I guess we could call this Happy Bench Monday, not that I am in any group of that name. We found this very colourful bench under a tree at the Hilliard Creek reserve at Ormiston on Brisbane’s south in Redlands.

Rather old railmotor.

Rather old railmotor.

Ex. Queensland Railways RMd 74 railmotor at the Redlands Museum, Cleveland in SE Queensland. RMd 74 was built by QR’s Ipswich Workshops in 1934. It was fitted initially with a 100 hp petrol engine but like most of QR’s railmotor, converted to a 102 hp Gardner Diesel engine in 1942. It’s star rose to fame when it was sent to the isolated, one train a week Normanton-Croydon line in 1964 where it worked until withdrawn and replaced by another fairly old red rail motor in 1982. Following withdrawal it was stored until restored with a 1988 Bi-Centennary grant and donated to the Museum. The railway between these two small Gulf Country towns still exists and is worked to the same one day per week timetable (although extra short runs are scheduled for tourist purposes) and is more well known today as the Gulflander. I guess when I say one day per week, it travels from Normanton to Croydon one day and comes back the next. The whole railway and its precincts are a major tourist drawcard and have been for many years, much of the infrastructure is as it was built in the 19th. century.
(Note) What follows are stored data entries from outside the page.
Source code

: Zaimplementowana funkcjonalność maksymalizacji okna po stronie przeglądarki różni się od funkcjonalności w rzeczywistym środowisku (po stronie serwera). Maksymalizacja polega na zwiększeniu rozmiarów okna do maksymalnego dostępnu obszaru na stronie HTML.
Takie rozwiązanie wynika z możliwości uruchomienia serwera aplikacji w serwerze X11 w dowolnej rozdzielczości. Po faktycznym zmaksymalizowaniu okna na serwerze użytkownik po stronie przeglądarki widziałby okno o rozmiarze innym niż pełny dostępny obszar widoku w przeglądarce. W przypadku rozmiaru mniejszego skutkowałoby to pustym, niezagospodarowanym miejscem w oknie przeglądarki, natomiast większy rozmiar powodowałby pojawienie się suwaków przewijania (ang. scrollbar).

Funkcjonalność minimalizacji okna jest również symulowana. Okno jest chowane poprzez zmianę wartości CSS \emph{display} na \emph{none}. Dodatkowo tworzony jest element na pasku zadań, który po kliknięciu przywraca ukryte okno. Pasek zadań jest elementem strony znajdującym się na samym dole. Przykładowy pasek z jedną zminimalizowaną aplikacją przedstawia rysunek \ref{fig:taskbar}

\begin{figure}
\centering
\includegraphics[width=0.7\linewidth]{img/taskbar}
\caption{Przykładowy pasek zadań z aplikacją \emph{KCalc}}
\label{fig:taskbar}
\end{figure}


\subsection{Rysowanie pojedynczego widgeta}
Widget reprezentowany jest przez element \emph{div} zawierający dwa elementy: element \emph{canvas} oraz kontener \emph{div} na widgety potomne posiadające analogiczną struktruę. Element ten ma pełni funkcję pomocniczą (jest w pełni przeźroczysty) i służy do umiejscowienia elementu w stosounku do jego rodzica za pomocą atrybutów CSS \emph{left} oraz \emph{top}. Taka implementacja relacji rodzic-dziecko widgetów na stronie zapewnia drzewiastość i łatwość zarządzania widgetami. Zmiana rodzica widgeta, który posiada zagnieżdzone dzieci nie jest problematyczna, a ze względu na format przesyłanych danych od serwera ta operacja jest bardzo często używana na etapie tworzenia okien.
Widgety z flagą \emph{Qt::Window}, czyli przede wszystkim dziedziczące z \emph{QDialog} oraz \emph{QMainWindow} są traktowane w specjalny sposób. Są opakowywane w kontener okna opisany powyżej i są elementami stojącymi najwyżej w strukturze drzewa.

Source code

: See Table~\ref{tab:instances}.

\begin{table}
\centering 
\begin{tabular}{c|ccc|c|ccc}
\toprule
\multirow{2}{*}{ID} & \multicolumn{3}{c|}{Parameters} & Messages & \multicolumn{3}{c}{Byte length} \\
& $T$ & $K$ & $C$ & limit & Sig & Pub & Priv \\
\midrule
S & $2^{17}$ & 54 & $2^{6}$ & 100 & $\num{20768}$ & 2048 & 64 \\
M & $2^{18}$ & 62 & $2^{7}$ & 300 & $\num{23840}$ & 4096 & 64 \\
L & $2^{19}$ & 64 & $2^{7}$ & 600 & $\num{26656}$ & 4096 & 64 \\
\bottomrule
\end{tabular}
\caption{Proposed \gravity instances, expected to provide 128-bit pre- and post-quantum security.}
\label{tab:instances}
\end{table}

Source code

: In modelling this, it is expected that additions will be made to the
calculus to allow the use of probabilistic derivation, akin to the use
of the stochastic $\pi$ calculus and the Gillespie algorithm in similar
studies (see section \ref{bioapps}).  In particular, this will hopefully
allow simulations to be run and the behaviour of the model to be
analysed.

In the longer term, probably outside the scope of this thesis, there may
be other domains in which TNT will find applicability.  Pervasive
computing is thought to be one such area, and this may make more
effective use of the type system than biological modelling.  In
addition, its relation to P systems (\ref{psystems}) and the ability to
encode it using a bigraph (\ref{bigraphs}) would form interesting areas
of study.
The railway also still carries regular passengers and one reason for its longevity up to a point was the regular flooding of the road between the two towns, leaving the line as the only lifeline. Various types of red railmotors did work the old Cleveland Line until its closure (it has now been reopened and somewhat foreshortened and electrified) but the donation to the Museum was more one of its availability when requested rather than any tangible connection. I rode the Normanton to Croydon Line with a number of fellow enthusiasts back in 1977 in this railmotor so it was nice to reacquaint myself with it. It is of course in much better condition and modified back to its original state I believe than it was then. It was and still is a fantastic ride, rough as guts on the original track, still laid in the Gulf country dirt on steel sleepers to resist attack by voracious termites. If you get a chance to do the Gulflander or the Savannahlander to Forsayth, take the chance. These are two rail journeys out of history into history, the likes of which are extremely rare today anywhere.

Driver’s position.

Driver’s position.

This is the driver’s seat and controls on RMd 74. If it was as hard getting in and out of your car as it is this seat, you would never drive. Not long before we rode the railmotor, someone reset the points at a siding along the line in which another old railmotor sat as a waiting shed, and RM 74 was diverted to the siding and ploughed into it. The other unit came off second best and was wrecked while 74 sustained significant damage but was rebuilt. It must have been a harrowing experience for driver and passengers. I seem to remember that its front push out windscreen was still clear plastic when we rode it.

Spartan comfort.

Spartan comfort.

This is the interior of RM74d from the mid-section where there is a wall which separates the rear baggage and good compartment. Those seats are fairly hard.....but after about four hours rocking and rolling back and forth on the rugged track, your backside is probably the least of your worries. But who wants to ride in stately luxury when you can try this line once in a lifetime at least. There are plenty of photos of old 74 and it’s brethren working this line on the internet and details of the two continuing North Queensland bush railway services, that despite the tourist appeal and attraction continue to also do an amount of normal business for the isolated communities they serve. Australia indeed.